### What to produce
Give back, exactly and with nothing added, the lines that run from the one containing "align-items: flex-start;" to the final line below.

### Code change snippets
----------------
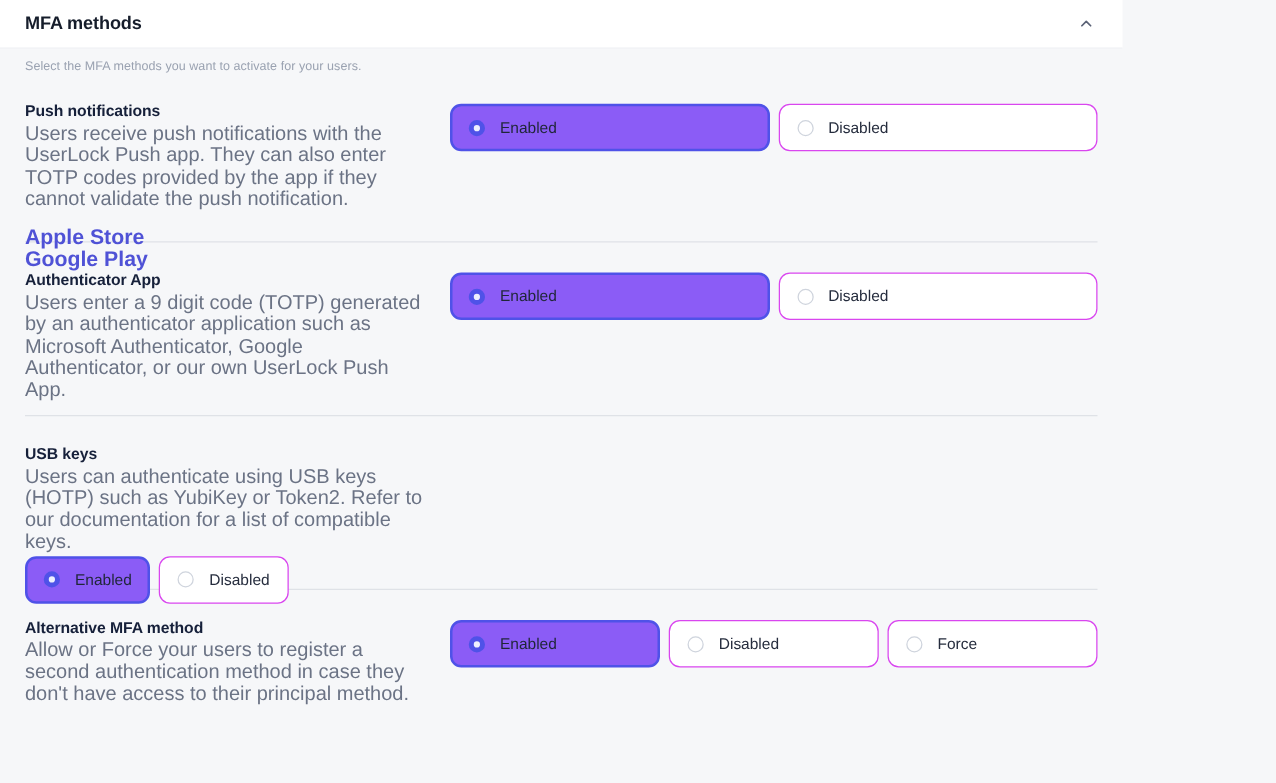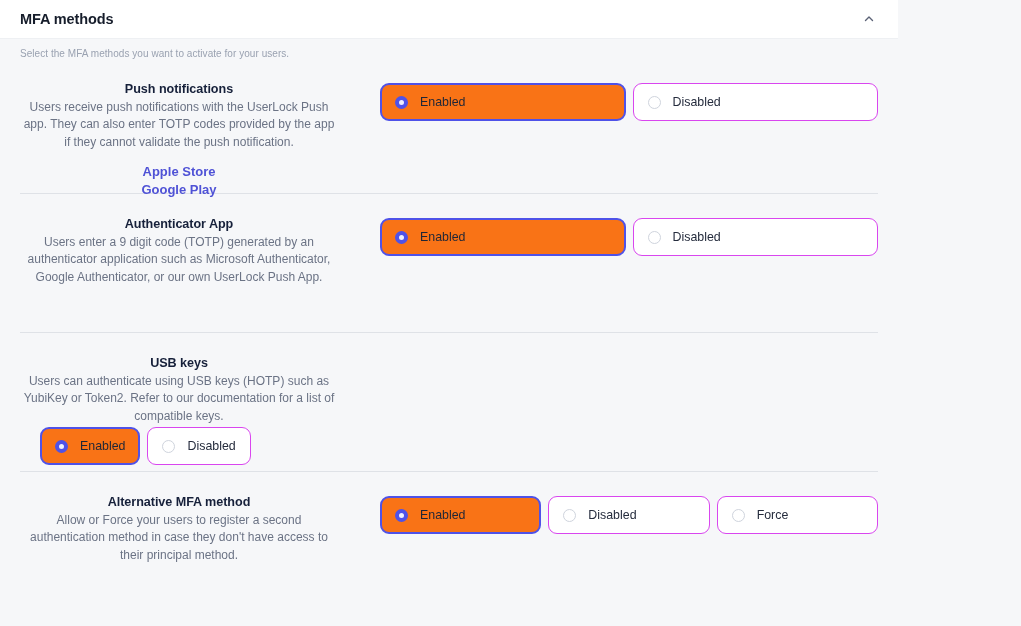--- a/index.html
+++ b/index.html
@@ -69,21 +69,20 @@
     flex: 1;
     padding: 0 20px;
     box-sizing: border-box;
   }
 
   .method-row {
     display: flex;
     align-items: flex-start;
     padding-top: 22px;
     box-sizing: border-box;
-    text-align: center;
   }
   .method-row + .method-row {
     border-top: 1px solid #dfe2e7;
   }
   .row-0 { height: 134px; }
   .row-1 { height: 139px; }
   .row-2 { height: 139px; flex-direction: column; }
   .row-3 { height: 116px; }
 
   .method-info {
@@ -94,30 +93,30 @@
     padding-top: 1px;
   }
   .method-name {
     font-size: 12.6px;
     font-weight: bold;
     color: #16203a;
     margin-bottom: 3px;
     letter-spacing: -0.05px;
   }
   .method-desc {
-    font-size: 12px;
+    font-size: 16px;
     line-height: 17.4px;
     color: #6b7385;
   }
   .method-links {
     margin-top: 12px;
   }
   .method-link {
     display: block;
-    font-size: 13px;
+    font-size: 17px;
     font-weight: bold;
     color: #4f52d6;
     line-height: 18px;
     text-decoration: none;
     cursor: pointer;
   }
 
   
   .options {
     display: flex;
@@ -132,24 +131,23 @@
     background: #ffffff;
     border: 1px solid #d946ef;
     display: flex;
     align-items: center;
     padding: 0 14px;
     box-sizing: border-box;
     cursor: pointer;
     user-select: none;
   }
   .option-card.selected {
-    background: #f97316;
+    background: #8b5cf6;
     border: 2px solid #4f52e8;
     padding: 0 13px;
-    margin-left: 20px;
   }
   .radio {
     width: 13px;
     height: 13px;
     min-width: 13px;
     border-radius: 50%;
     border: 1px solid #cfd4dd;
     background: #ffffff;
     box-sizing: border-box;
     margin-right: 12px;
----------------
### Task response
     align-items: flex-start;
     padding-top: 22px;
     box-sizing: border-box;
-    text-align: center;
   }
   .method-row + .method-row {
     border-top: 1px solid #dfe2e7;
   }
   .row-0 { height: 134px; }
   .row-1 { height: 139px; }
   .row-2 { height: 139px; flex-direction: column; }
   .row-3 { height: 116px; }
 
   .method-info {
@@ -94,30 +93,30 @@
     padding-top: 1px;
   }
   .method-name {
     font-size: 12.6px;
     font-weight: bold;
     color: #16203a;
     margin-bottom: 3px;
     letter-spacing: -0.05px;
   }
   .method-desc {
-    font-size: 12px;
+    font-size: 16px;
     line-height: 17.4px;
     color: #6b7385;
   }
   .method-links {
     margin-top: 12px;
   }
   .method-link {
     display: block;
-    font-size: 13px;
+    font-size: 17px;
     font-weight: bold;
     color: #4f52d6;
     line-height: 18px;
     text-decoration: none;
     cursor: pointer;
   }
 
   
   .options {
     display: flex;
@@ -132,24 +131,23 @@
     background: #ffffff;
     border: 1px solid #d946ef;
     display: flex;
     align-items: center;
     padding: 0 14px;
     box-sizing: border-box;
     cursor: pointer;
     user-select: none;
   }
   .option-card.selected {
-    background: #f97316;
+    background: #8b5cf6;
     border: 2px solid #4f52e8;
     padding: 0 13px;
-    margin-left: 20px;
   }
   .radio {
     width: 13px;
     height: 13px;
     min-width: 13px;
     border-radius: 50%;
     border: 1px solid #cfd4dd;
     background: #ffffff;
     box-sizing: border-box;
     margin-right: 12px;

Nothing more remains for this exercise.